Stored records
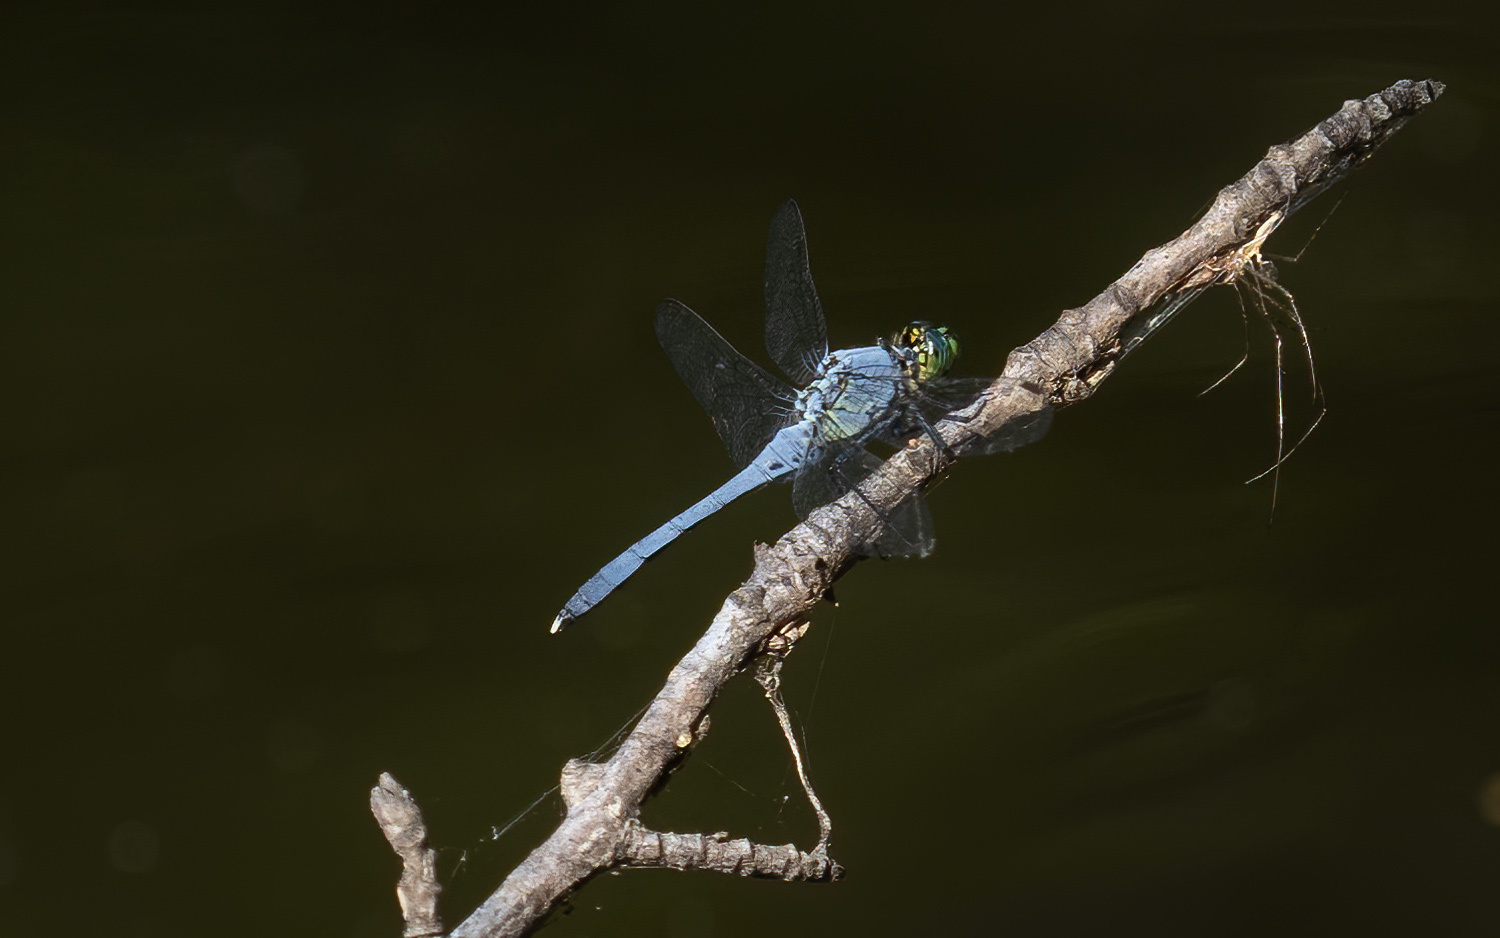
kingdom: Animalia
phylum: Arthropoda
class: Insecta
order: Odonata
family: Libellulidae
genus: Erythemis
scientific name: Erythemis simplicicollis
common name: Eastern pondhawk
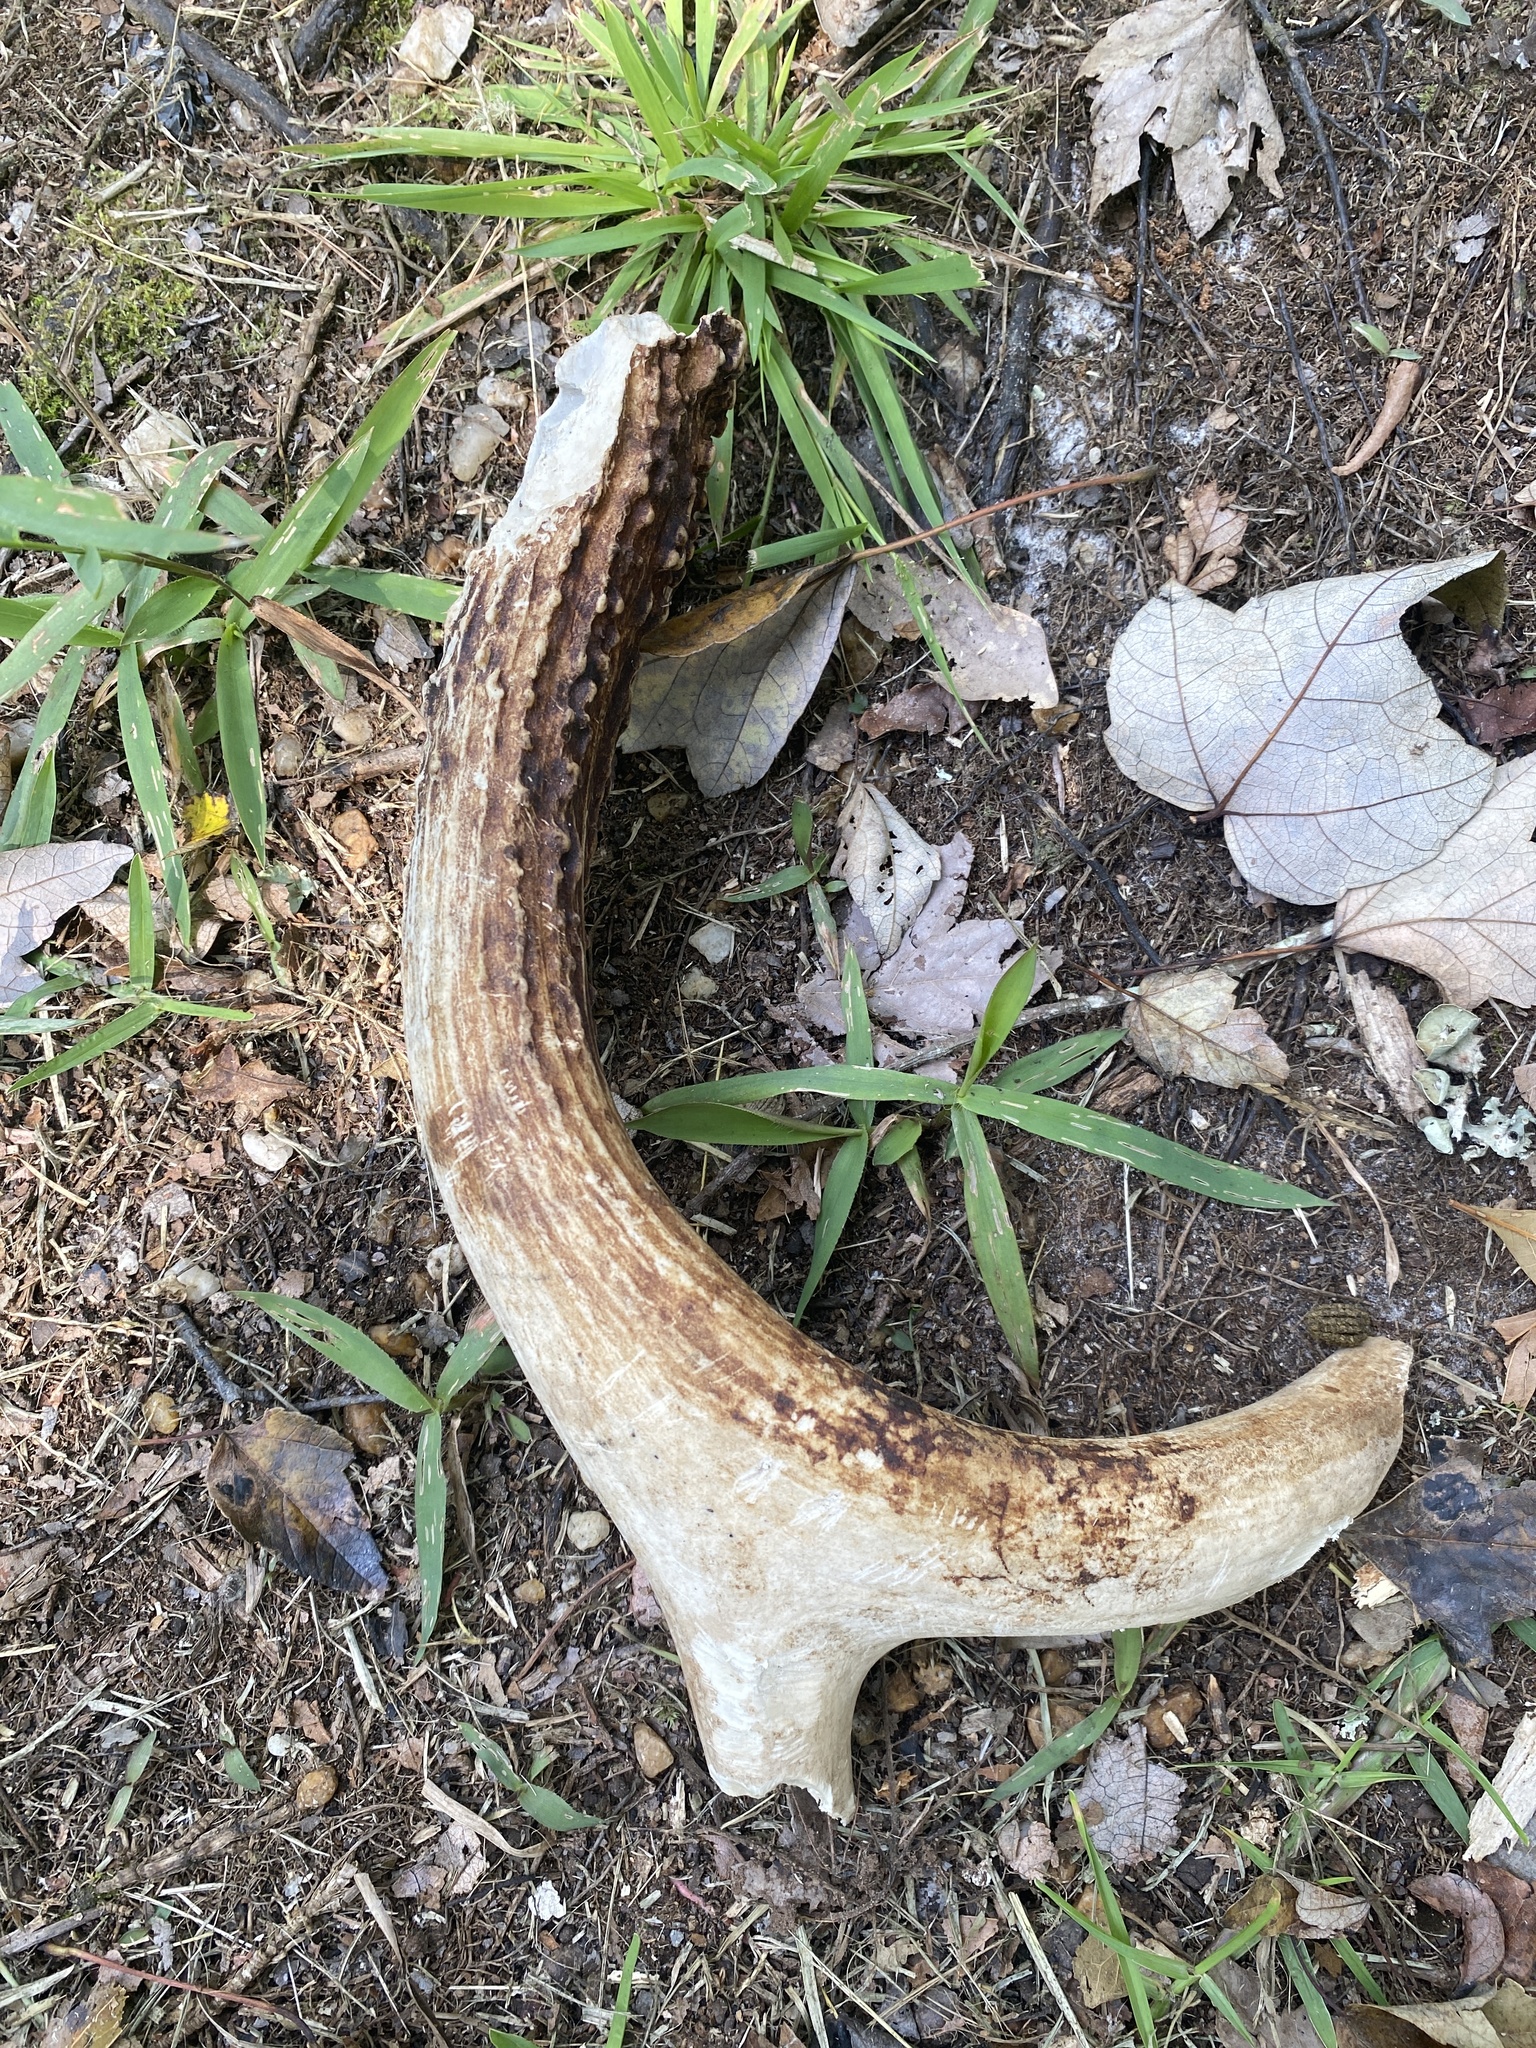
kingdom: Animalia
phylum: Chordata
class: Mammalia
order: Artiodactyla
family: Cervidae
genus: Odocoileus
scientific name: Odocoileus virginianus
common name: White-tailed deer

* _Description of the task_:
Reproduce every line of each row above, from kingdom through common name, word for word. Leave the pictures out.

* _Final result_:
kingdom: Animalia
phylum: Arthropoda
class: Insecta
order: Odonata
family: Libellulidae
genus: Erythemis
scientific name: Erythemis simplicicollis
common name: Eastern pondhawk
kingdom: Animalia
phylum: Chordata
class: Mammalia
order: Artiodactyla
family: Cervidae
genus: Odocoileus
scientific name: Odocoileus virginianus
common name: White-tailed deer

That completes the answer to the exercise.